(Saved data entries)

--- START ---

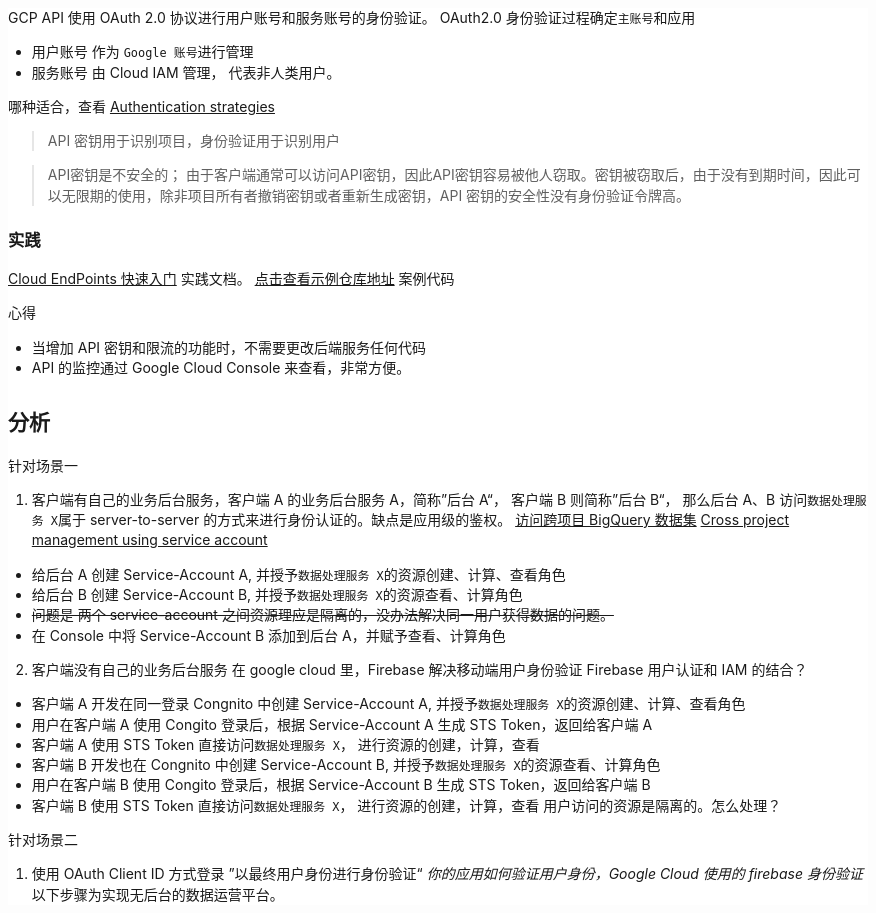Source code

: GCP API 使用 OAuth 2.0 协议进行用户账号和服务账号的身份验证。 OAuth2.0 身份验证过程确定`主账号`和应用

- 用户账号 作为 `Google 账号`进行管理
- 服务账号 由 Cloud IAM 管理， 代表非人类用户。


哪种适合，查看 [ Authentication strategies ][google-auth-strategies]

>  API 密钥用于识别项目，身份验证用于识别用户

> API密钥是不安全的； 由于客户端通常可以访问API密钥，因此API密钥容易被他人窃取。密钥被窃取后，由于没有到期时间，因此可以无限期的使用，除非项目所有者撤销密钥或者重新生成密钥，API 密钥的安全性没有身份验证令牌高。  

### 实践

[Cloud EndPoints 快速入门](https://cloud.google.com/endpoints/docs/quickstart-endpoints) 实践文档。
[点击查看示例仓库地址](https://github.com/GoogleCloudPlatform/endpoints-quickstart)  案例代码

心得

- 当增加 API 密钥和限流的功能时，不需要更改后端服务任何代码
- API 的监控通过 Google Cloud Console 来查看，非常方便。


## 分析
针对场景一

1. 客户端有自己的业务后台服务，客户端 A 的业务后台服务 A，简称”后台 A“， 客户端 B 则简称”后台 B“， 那么后台 A、B 访问`数据处理服务 X`属于 server-to-server 的方式来进行身份认证的。缺点是应用级的鉴权。
  [访问跨项目 BigQuery 数据集](https://cloud.google.com/dataprep/docs/concepts/cross-bq-datasets)
  [Cross project management using service account](https://stackoverflow.com/questions/35479025/cross-project-management-using-service-account)
  - 给后台 A 创建 Service-Account A, 并授予`数据处理服务 X`的资源创建、计算、查看角色
  - 给后台 B 创建 Service-Account B, 并授予`数据处理服务 X`的资源查看、计算角色
  - ~~问题是 两个 service-account 之间资源理应是隔离的，没办法解决同一用户获得数据的问题。~~
  - 在 Console 中将 Service-Account B 添加到后台 A，并赋予查看、计算角色

2. 客户端没有自己的业务后台服务
  在 google cloud 里，Firebase 解决移动端用户身份验证
  Firebase 用户认证和 IAM 的结合？

  - 客户端 A 开发在同一登录 Congnito 中创建 Service-Account A, 并授予`数据处理服务 X`的资源创建、计算、查看角色
  - 用户在客户端 A 使用 Congito 登录后，根据 Service-Account A 生成 STS Token，返回给客户端 A
  - 客户端 A 使用 STS Token 直接访问`数据处理服务 X`， 进行资源的创建，计算，查看
  - 客户端 B 开发也在 Congnito 中创建 Service-Account B, 并授予`数据处理服务 X`的资源查看、计算角色
  - 用户在客户端 B 使用 Congito 登录后，根据 Service-Account B 生成 STS Token，返回给客户端 B
  - 客户端 B 使用 STS Token 直接访问`数据处理服务 X`， 进行资源的创建，计算，查看
  用户访问的资源是隔离的。怎么处理？


针对场景二

1. 使用 OAuth Client ID 方式登录
  ”以最终用户身份进行身份验证“
  *你的应用如何验证用户身份，Google Cloud 使用的 firebase 身份验证*
  以下步骤为实现无后台的数据运营平台。


[google-auth-method]: https://cloud.google.com/endpoints/docs/frameworks/python/authentication-method
[google-auth-strategies]: https://cloud.google.com/docs/authentication#authentication_strategies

--- END ---

-- DIRECTIONS FOR THIS TASK --
Extract, exactly, the lines above that begin at the line containing "- 当增加 API 密钥和限流的功能时，不需要更改后端服务任何代码" and end at the final line of the records; add no other text.

-- WORKED SOLUTION --
- 当增加 API 密钥和限流的功能时，不需要更改后端服务任何代码
- API 的监控通过 Google Cloud Console 来查看，非常方便。


## 分析
针对场景一

1. 客户端有自己的业务后台服务，客户端 A 的业务后台服务 A，简称”后台 A“， 客户端 B 则简称”后台 B“， 那么后台 A、B 访问`数据处理服务 X`属于 server-to-server 的方式来进行身份认证的。缺点是应用级的鉴权。
  [访问跨项目 BigQuery 数据集](https://cloud.google.com/dataprep/docs/concepts/cross-bq-datasets)
  [Cross project management using service account](https://stackoverflow.com/questions/35479025/cross-project-management-using-service-account)
  - 给后台 A 创建 Service-Account A, 并授予`数据处理服务 X`的资源创建、计算、查看角色
  - 给后台 B 创建 Service-Account B, 并授予`数据处理服务 X`的资源查看、计算角色
  - ~~问题是 两个 service-account 之间资源理应是隔离的，没办法解决同一用户获得数据的问题。~~
  - 在 Console 中将 Service-Account B 添加到后台 A，并赋予查看、计算角色

2. 客户端没有自己的业务后台服务
  在 google cloud 里，Firebase 解决移动端用户身份验证
  Firebase 用户认证和 IAM 的结合？

  - 客户端 A 开发在同一登录 Congnito 中创建 Service-Account A, 并授予`数据处理服务 X`的资源创建、计算、查看角色
  - 用户在客户端 A 使用 Congito 登录后，根据 Service-Account A 生成 STS Token，返回给客户端 A
  - 客户端 A 使用 STS Token 直接访问`数据处理服务 X`， 进行资源的创建，计算，查看
  - 客户端 B 开发也在 Congnito 中创建 Service-Account B, 并授予`数据处理服务 X`的资源查看、计算角色
  - 用户在客户端 B 使用 Congito 登录后，根据 Service-Account B 生成 STS Token，返回给客户端 B
  - 客户端 B 使用 STS Token 直接访问`数据处理服务 X`， 进行资源的创建，计算，查看
  用户访问的资源是隔离的。怎么处理？


针对场景二

1. 使用 OAuth Client ID 方式登录
  ”以最终用户身份进行身份验证“
  *你的应用如何验证用户身份，Google Cloud 使用的 firebase 身份验证*
  以下步骤为实现无后台的数据运营平台。


[google-auth-method]: https://cloud.google.com/endpoints/docs/frameworks/python/authentication-method
[google-auth-strategies]: https://cloud.google.com/docs/authentication#authentication_strategies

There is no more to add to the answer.